Le roi et le pouvoir religieux 

En dehors de la période hasmonéenne où le pouvoir royal a été détenu par des Cohanim (- 164 à - 63), les deux pouvoirs ont toujours été distincts.

 

À l’époque de Saül, sous l’influence de Samuel, on a rompu avec un pouvoir religieux héréditaire pour le remplacer par l’élection prophétique. Samuel, lui-même, n’est pas Cohen, mais Lévi. Cependant, il remplacera dans ses fonctions, le Grand Prêtre Héli, après sa mort.

 

David, lui, réinstallera le Grand Prêtre comme chef spirituel et, dès lors : « Le clergé jouera presque toujours le rôle de fonctionnaires soumis aux caprices religieux des rois et incapables de réagir contre les perversions du culte du vrai D-ieu » (Neher).

 

Les Cohanim, comme les Léviim sont, en fait, avant tout, les maîtres qui enseignent la Loi à toute la nation et qui exercent un culte sacré. Ils ont donc un pouvoir intemporel et ne possèdent pas de pouvoir matériel, notamment, ils ne peuvent devenir propriétaires fonciers (Deutéronome XVIII, 1).

 

Le pouvoir royal 

Le pouvoir du roi est avant tout, un pouvoir exécutif.

Aux seules fonctions militaires remplies par Saül, David ajoute des fonctions administratives qui font de lui, le réel gouverneur du royaume.

 

David met, ainsi, en place, toute une administration, une organisation financière du fisc et des domaines. Les « citoyens » ne paient pas d’impôts, mais doivent en retour au roi, le service personnel. Il entretient une armée. Le tout est dirigé par un véritable cabinet politique avec ses responsables et ses conseillers, dont nous avons même les noms (I Chroniques XXIII, 33-34).

 

Il se choisit également, une capitale en dehors des territoires des tribus : c’est la Ville de Jérusalem, conquise pour la circonstance,

il y installe son administration et il en fait un centre religieux en y faisant venir l’Arche d’Alliance. À l’époque de Salomon, des « districts territoriaux » seront institués.

 

La réaction de Samuel 

Nous pouvons, maintenant, mieux comprendre la réaction négative de Samuel.
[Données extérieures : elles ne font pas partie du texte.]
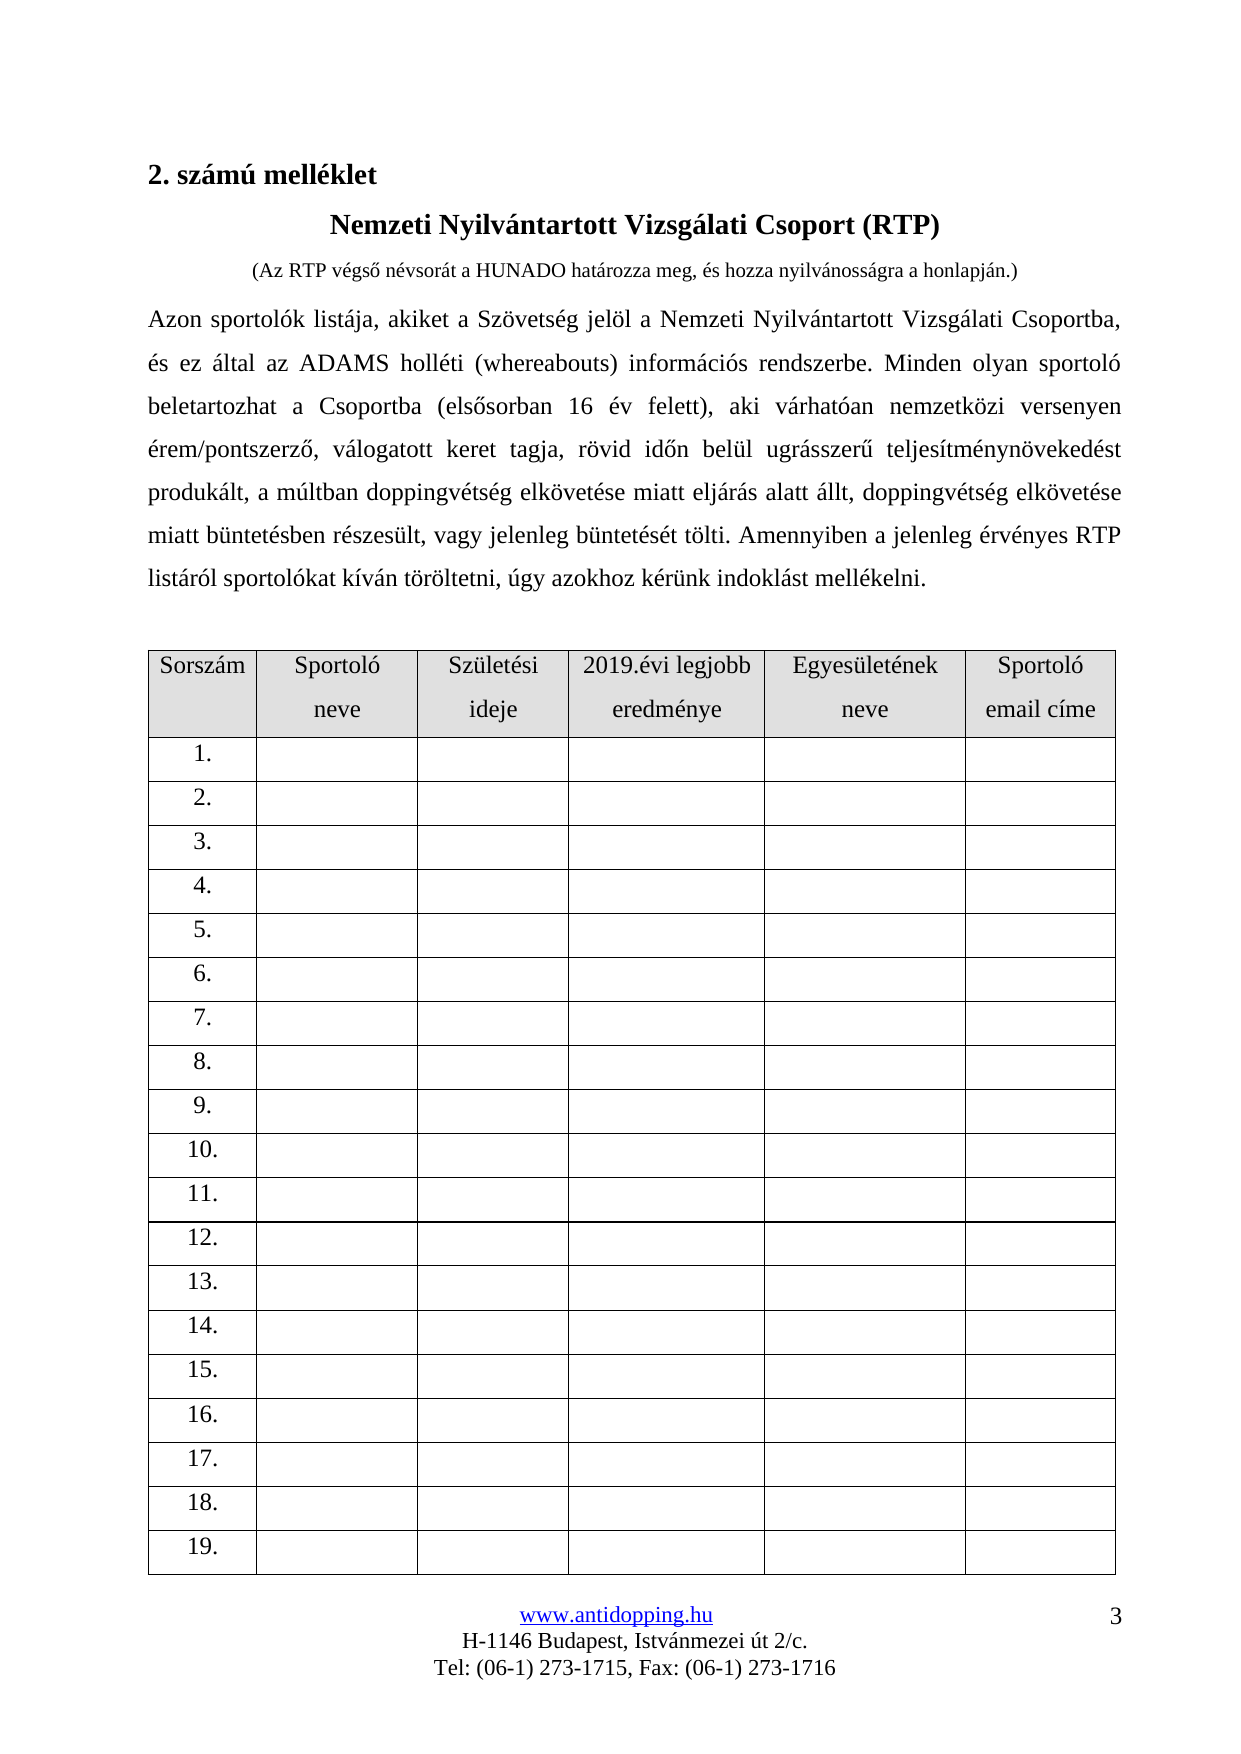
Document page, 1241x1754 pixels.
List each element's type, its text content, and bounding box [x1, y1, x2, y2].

table_cell [966, 870, 1115, 913]
table_cell [257, 1046, 417, 1089]
table_cell [418, 1531, 568, 1574]
table_cell [569, 914, 764, 957]
table_cell [418, 1046, 568, 1089]
table_cell [966, 1443, 1115, 1486]
table_cell [418, 914, 568, 957]
table_cell [966, 826, 1115, 869]
table_cell [569, 738, 764, 781]
table_cell 3. [149, 826, 256, 869]
table_cell [765, 1266, 965, 1309]
table_cell [418, 1002, 568, 1045]
table_cell [418, 870, 568, 913]
text Azon sportolók listája, akiket a Szövetség jelöl a Nemzeti Nyilvántartott Vizsgálati Csoportba, és ez által az ADAMS holléti (whereabouts) információs rendszerbe. Minden olyan sportoló beletartozhat a Csoportba (elsősorban 16 év felett), aki várhatóan nemzetközi versenyen érem/pontszerző, válogatott keret tagja, rövid időn belül ugrásszerű teljesítménynövekedést produkált, a múltban doppingvétség elkövetése miatt eljárás alatt állt, doppingvétség elkövetése miatt büntetésben részesült, vagy jelenleg büntetését tölti. Amennyiben a jelenleg érvényes RTP listáról sportolókat kíván töröltetni, úgy azokhoz kérünk indoklást mellékelni. [148, 304, 1122, 592]
table_cell [765, 1178, 965, 1221]
table_cell [257, 1223, 417, 1265]
table_cell [418, 782, 568, 825]
table_cell [418, 1399, 568, 1442]
table_cell [569, 1355, 764, 1398]
table_cell 8. [149, 1046, 256, 1089]
table_cell [418, 1311, 568, 1353]
table_cell [257, 1487, 417, 1530]
table_cell [418, 1134, 568, 1177]
table_cell 2. [149, 782, 256, 825]
table_cell 19. [149, 1531, 256, 1574]
table_cell [257, 782, 417, 825]
table_cell [765, 1090, 965, 1133]
table_header Sportoló email címe [966, 651, 1115, 737]
table_cell [569, 1090, 764, 1133]
table_cell [966, 782, 1115, 825]
table_cell [257, 914, 417, 957]
table_cell [569, 958, 764, 1001]
table_cell 11. [149, 1178, 256, 1221]
table_cell [257, 1443, 417, 1486]
table_cell [966, 1266, 1115, 1309]
table_cell 13. [149, 1266, 256, 1309]
table_cell [569, 1046, 764, 1089]
text Nemzeti Nyilvántartott Vizsgálati Csoport (RTP) [148, 207, 1122, 241]
table_cell [966, 1311, 1115, 1353]
table_cell 10. [149, 1134, 256, 1177]
table_cell [418, 1355, 568, 1398]
table_cell [765, 1487, 965, 1530]
table_cell [765, 1223, 965, 1265]
table_cell [257, 870, 417, 913]
table_cell [569, 1311, 764, 1353]
table_cell [418, 1443, 568, 1486]
table_cell [966, 1399, 1115, 1442]
table_cell [257, 738, 417, 781]
table_cell 14. [149, 1311, 256, 1353]
table_cell [765, 958, 965, 1001]
table_cell [765, 1134, 965, 1177]
table_header 2019.évi legjobb eredménye [569, 651, 764, 737]
table_cell [418, 1487, 568, 1530]
table_cell [569, 1399, 764, 1442]
table_cell [569, 1134, 764, 1177]
table_header Egyesületének neve [765, 651, 965, 737]
table_cell 18. [149, 1487, 256, 1530]
table_cell [966, 1134, 1115, 1177]
table_cell 5. [149, 914, 256, 957]
table_cell [569, 1443, 764, 1486]
table_cell [765, 914, 965, 957]
table_cell [966, 958, 1115, 1001]
table_cell [418, 958, 568, 1001]
table_cell [765, 1443, 965, 1486]
table_cell [765, 870, 965, 913]
table_cell [257, 1311, 417, 1353]
table_cell 1. [149, 738, 256, 781]
table_cell [418, 1266, 568, 1309]
table_cell 9. [149, 1090, 256, 1133]
table_cell [257, 958, 417, 1001]
table_cell 7. [149, 1002, 256, 1045]
table_cell [257, 1531, 417, 1574]
table_cell [257, 1134, 417, 1177]
table_cell [966, 1355, 1115, 1398]
table_cell [765, 1311, 965, 1353]
table_cell [257, 1178, 417, 1221]
table_cell [765, 1046, 965, 1089]
table_cell [418, 1223, 568, 1265]
table_cell [569, 870, 764, 913]
table_cell [418, 826, 568, 869]
table_cell [765, 826, 965, 869]
table_cell [765, 1355, 965, 1398]
table_cell [765, 1002, 965, 1045]
table_cell [765, 1531, 965, 1574]
table_cell [257, 1355, 417, 1398]
table_header Születési ideje [418, 651, 568, 737]
table_cell [966, 1002, 1115, 1045]
table_cell 4. [149, 870, 256, 913]
table_cell [966, 1487, 1115, 1530]
table_cell 15. [149, 1355, 256, 1398]
table_cell [966, 1046, 1115, 1089]
table_cell [418, 1090, 568, 1133]
table_cell 17. [149, 1443, 256, 1486]
table_cell [257, 1002, 417, 1045]
table_cell [966, 1223, 1115, 1265]
table_cell [257, 1399, 417, 1442]
table_cell [765, 1399, 965, 1442]
table_cell [966, 1178, 1115, 1221]
table_header Sorszám [149, 651, 256, 737]
table_cell [966, 1090, 1115, 1133]
text 2. számú melléklet [148, 157, 1122, 190]
table_cell [569, 1002, 764, 1045]
table_cell [765, 738, 965, 781]
table_cell [569, 782, 764, 825]
text (Az RTP végső névsorát a HUNADO határozza meg, és hozza nyilvánosságra a honlapján.) [148, 257, 1122, 282]
table_cell 6. [149, 958, 256, 1001]
table_cell [257, 1266, 417, 1309]
table_cell [418, 738, 568, 781]
table_cell [418, 1178, 568, 1221]
table_cell 12. [149, 1223, 256, 1265]
table_cell [966, 738, 1115, 781]
table_cell [966, 914, 1115, 957]
table_cell [569, 826, 764, 869]
table_cell [257, 826, 417, 869]
table_cell 16. [149, 1399, 256, 1442]
table_cell [569, 1178, 764, 1221]
table_cell [257, 1090, 417, 1133]
table_cell [569, 1223, 764, 1265]
table_cell [569, 1266, 764, 1309]
table_cell [569, 1487, 764, 1530]
table_header Sportoló neve [257, 651, 417, 737]
table_cell [765, 782, 965, 825]
table_cell [569, 1531, 764, 1574]
table_cell [966, 1531, 1115, 1574]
Tout d’abord, il semble être d’avis que cette concession est certes, nécessaire, mais pas urgente. Cela d’autant plus qu’en tant que prophète et chef spirituel de sa génération, il aurait pu penser que cette centralité religieuse aurait pu suffire à unir le peuple juif et à le conduire dans le droit chemin, en l’occurrence, en dehors de l’idolâtrie.

 

Par ailleurs, il semble être choqué par la formulation de la demande : « Un roi pour nous gouverner, comme en eurent tous les peuples » (I Samuel VIII, 6) et la description que Samuel en fait est celle d’un tyran (Ibid. 10 à 18) :

- D’abord, il prend les fils pour son armée.

- Il prend les femmes pour en faire des servantes.
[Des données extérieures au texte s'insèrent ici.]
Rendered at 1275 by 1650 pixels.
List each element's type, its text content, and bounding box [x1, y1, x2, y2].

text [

- Il prend les champs et les vignes pour sa cour.

- Il se choisit des serviteurs parmi la population.

- Il prend des animaux pour ses besoins.

- Ils ne sont plus libres puisqu’il domine, ainsi, leurs corps.
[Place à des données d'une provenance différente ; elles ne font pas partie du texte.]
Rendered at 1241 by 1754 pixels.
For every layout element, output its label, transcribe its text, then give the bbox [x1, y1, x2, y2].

- Les portes de la Téchouva seront fermées, puisque vous avez choisi un autre roi que D-ieu.

 

C’est pourquoi, après coup, le peuple va rectifier sa demande (Ibid. 19-22).

En effet, il ne s’agit pas d’avoir un roi qui ressemble à ceux des autres nations ; non, il s’agit bien d’avoir un roi pour que le peuple,

l’État ressemble ensuite aux autres États qui ont un chef humain, unique et unificateur.

 

  • Il nous jugera selon la Loi de la Tora et non pas comme les autres rois jugent leur peuple, selon leurs propres lois, qu’ils ont eux-mêmes, décidées et édictées.

  • Il se battra contre nos ennemis et non pas contre les siens, pour se faire un nom et un empire. Il fera nos guerres et les terres qu’il prendra seront nos terres.

 

Une fois ces précisions apportées, D-ieu demande à Samuel d’écouter la voix du peuple, car maintenant, ils ont demandé la possibilité d’accomplir la Mitsva de l’instauration de la royauté. Dès lors, les pouvoirs politiques du roi et les pouvoirs religieux du guide spirituel sont clairement séparés et définis. Le premier roi peut être recherché et nommé.